== The data

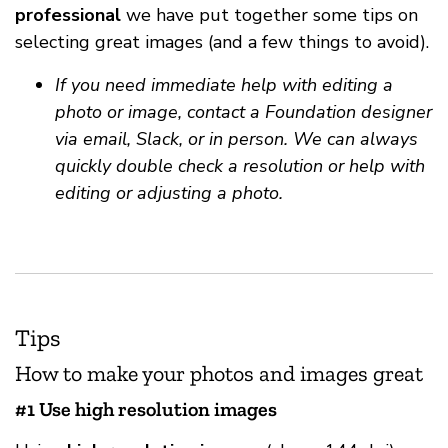
professional
we have put together some tips on
selecting great images (and a few things to avoid).
If you need immediate help with editing a
photo or image, contact a Foundation designer
via email, Slack, or in person. We can always
quickly double check a resolution or help with
editing or adjusting a photo.
Tips
How to make your photos and images great
#1 Use high resolution images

====

▸ Written task: Your response should consist solely of the lines from the one that holds "If you need immediate help with editing a" through the end of the listing above, reproduced exactly.

▸ Solution to the problem:
If you need immediate help with editing a
photo or image, contact a Foundation designer
via email, Slack, or in person. We can always
quickly double check a resolution or help with
editing or adjusting a photo.
Tips
How to make your photos and images great
#1 Use high resolution images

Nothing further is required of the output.